You may have heard about the I-10 Trench project proposed by the Texas Department of Transportation. Part of the Reimagine I-10 study series, this piece in and around Downtown might be the largest transportation project ever in El Paso, at a cost of more than $1 billion. The project proposes to:
• Widen the “Trench” (the sunken portion of Interstate 10 that passes through Downtown), replace the surface, and create adjacent access roads, which will require taking property, some historic, between Yandell Drive and I-10.
• Reconfigure the on- and off-ramps to Downtown and widen the I-10 approaches to the Trench, starting from the east around the Spaghetti Bowl and west around Executive Center Boulevard.
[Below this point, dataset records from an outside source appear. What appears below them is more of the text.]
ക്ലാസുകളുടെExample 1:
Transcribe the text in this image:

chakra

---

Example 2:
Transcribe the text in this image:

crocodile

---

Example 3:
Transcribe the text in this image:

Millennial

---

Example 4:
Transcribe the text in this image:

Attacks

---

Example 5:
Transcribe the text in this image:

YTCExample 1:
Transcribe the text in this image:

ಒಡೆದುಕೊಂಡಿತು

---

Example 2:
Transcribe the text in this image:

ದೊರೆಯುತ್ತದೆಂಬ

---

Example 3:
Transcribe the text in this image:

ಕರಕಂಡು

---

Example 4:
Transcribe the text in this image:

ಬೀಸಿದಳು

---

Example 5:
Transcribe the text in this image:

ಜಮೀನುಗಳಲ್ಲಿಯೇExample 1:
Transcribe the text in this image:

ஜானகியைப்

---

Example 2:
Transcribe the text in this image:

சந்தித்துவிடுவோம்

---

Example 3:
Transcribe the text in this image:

• Remove the bridges that connect to the community north of Downtown, and replace them with two larger bridges.
• Reconfigure the streets — such as Mesa, Kansas, Oregon and others — that connect the community north of I-10 to Downtown and its adjacent neighborhoods.
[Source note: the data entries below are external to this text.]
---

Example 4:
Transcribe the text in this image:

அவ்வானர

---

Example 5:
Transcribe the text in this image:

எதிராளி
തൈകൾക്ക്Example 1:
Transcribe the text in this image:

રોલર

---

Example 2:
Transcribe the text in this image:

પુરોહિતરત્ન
The project would rival and perhaps exceed the Border West Expressway in scope, complexity and impact. Reconstruction of I-10 from Dallas Street to Executive will clog I-10 traffic for years, change the face of Downtown, and alter how the city — especially neighborhoods of the urban core, from Mission Hills to Kern Place to Rio Grande to Five Points — connects to Downtown.
This presents an opportunity. If the Trench is covered, it becomes a tunnel. The top, or cap, becomes usable space that reconnects Downtown to the neighborhoods north of it. Elsewhere, such as in Dallas, the cap is a park. The catch is, it has to be paid for locally, at a cost of hundreds of millions of dollars.
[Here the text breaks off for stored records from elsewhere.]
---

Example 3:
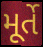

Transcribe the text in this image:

મૂર્તે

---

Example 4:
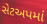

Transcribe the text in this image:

સેટઅપમાં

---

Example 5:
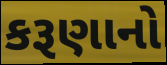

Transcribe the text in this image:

કરૂણાનો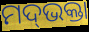
ମଦ୍‌ଭକ୍ତାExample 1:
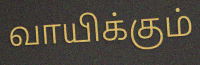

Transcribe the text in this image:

வாயிக்கும்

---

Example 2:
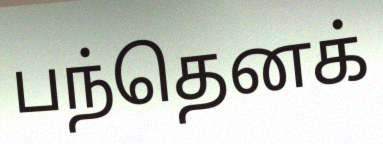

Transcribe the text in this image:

பந்தெனக்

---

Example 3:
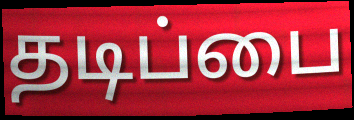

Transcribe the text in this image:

தடிப்பை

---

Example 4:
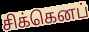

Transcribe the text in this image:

சிக்கெனப்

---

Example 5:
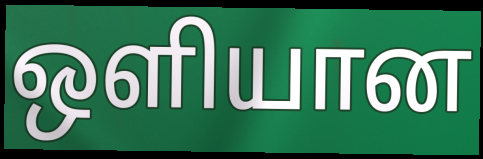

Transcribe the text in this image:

ஒளியான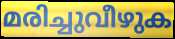
മരിച്ചുവീഴുക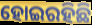
ହୋଇରହିଛି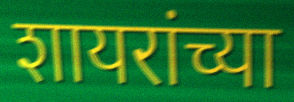
शायरांच्या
Hundreds of millions of dollars and hours of aggravation and lost productivity as we wait in long lines of traffic.
This project also contemplates removal, which is concerning. We want to restore urban fabric, not further rend it. But the proposal calls for taking two apartment buildings, at least one of which is historic — the iconic Pearl Apartments, with the Sunset Heights mural adding vibrancy and color for thousands of travelers daily; the Holocaust Museum; and the rest of the row of properties along Yandell adjacent to the Trench.
The project contemplates taking the whole southside of Yandell through downtown, including the sports fields at St. Clement’s school, and turning Yandell into a freeway access road.
And for what, exactly?
El Paso’s population has pretty much flatlined since 2012. The numbers used in TXDot’s traffic studies were all compiled in 2012, back when the city had a pulse.
(From 2010 to 2012, El Paso’s population grew by 3.5 percent, fueled by the expansion at Ft. Bliss and a migration of people from Juarez fleeing the violence. From 2012 to 2017, El Paso’s population grew by only 1.5 percent, according to estimates from the U.S. Census Bureau.)
And there are other reasons to think that we’re getting ready for a party that’s not going to happen.
Smart self-driving cars and trucks will be able to communicate with each other, and anticipate the need to slow down. That will reduce the distance necessary between vehicles, and the need for new highways.
Those guys at TXDot are experts at building roads. That’s their job. They’re not going to talk themselves out of work, and budget, by suggesting maybe we don’t need another highway.
If you’re only tool is a hammer, then every problem is going to look like a nail.
The future is dynamic and a billion bucks is a billion bucks. We are already expanding El Paso’s highway capacity with the Go 10 project. Once the money is allocated for widening the trench and capping the freeway, there’s no dodging that bullet. We’re stuck with it, like it or not.